Meskipun fenomena apartemen 'hantu' semakin marak ditemukan, tidak berarti kondisi pasar perumahan di Indonesia semakin terjangkau.
Hal ini mengingat apartemen mewah yang harganya turun tersebut hanya 1% atau sekitar 2.000 unit dari total unit yang tersedia mencapai 200.000 unit. Selain itu di Indonesia sendiri jumlah apartemen jauh lebih sedikit dibandingkan dengan jumlah rumah.
Berbanding terbalik dengan fenomena apartemen 'hantu', Bank Indonesia (BI) kembali melaporkan kenaikan harga properti residensial pada kuartal IV-2021 dengan laju yang lebih cepat dari kuartal sebelumnya.
"Hasil Survei Harga Properti Residensial (SHPR) Bank Indonesia mengindikasikan harga properti residensial di pasar primer secara tahunan tumbuh meningkat pada triwulan IV 2021.

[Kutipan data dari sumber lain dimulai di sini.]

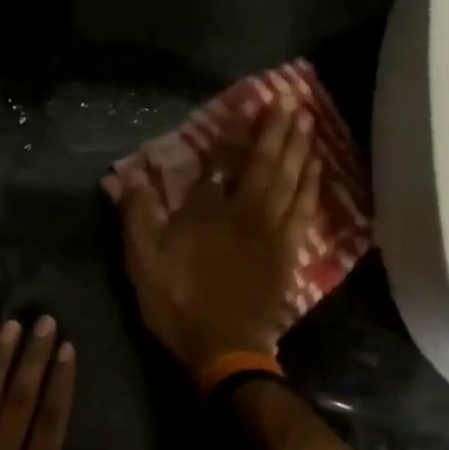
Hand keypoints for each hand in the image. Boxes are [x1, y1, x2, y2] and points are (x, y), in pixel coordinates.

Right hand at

Pertumbuhan Indeks Harga Properti Residensial (IHPR) triwulan IV 2021 tercatat 1,47% (yoy), lebih tinggi dibandingkan dengan pertumbuhan pada triwulan sebelumnya sebesar 1,41% (yoy).
Harga properti residensial primer diprakirakan akan tumbuh lebih terbatas pada triwulan I 2022 sebesar 1,29% (yoy)," ungkap keterangan tertulis BI yang dirilis Rabu (16/2/2022).
Kenaikan ini terjadi karena penjualan pada kuartal IV tahun lalu membaik dari penyusutan 15,19% (yoy) pada triwulan sebelumnya. Sedangkan secara tahunan (yoy), penjualan kuartal terakhir tahun lalu sebenarnya masih mengalami kontraksi 11,60%, ungkap Bank Indonesia.
Berdasarkan sumber pembiayaan, hasil survei menunjukkan bahwa pengembang masih mengandalkan pembiayaan yang berasal dari nonperbankan untuk pembangunan properti residensial.
Survei tersebut juga mengungkapkan pada triwulan IV 2021, sebesar 63,33% dari total kebutuhan modal pembangunan proyek perumahan berasal dari dana internal.
Sementara itu, dari sisi konsumen, pembiayaan perbankan dengan fasilitas KPR masih menjadi pilihan utama konsumen dalam pembelian properti residensial dengan pangsa mencapai 75,65% dari total pembiayaan.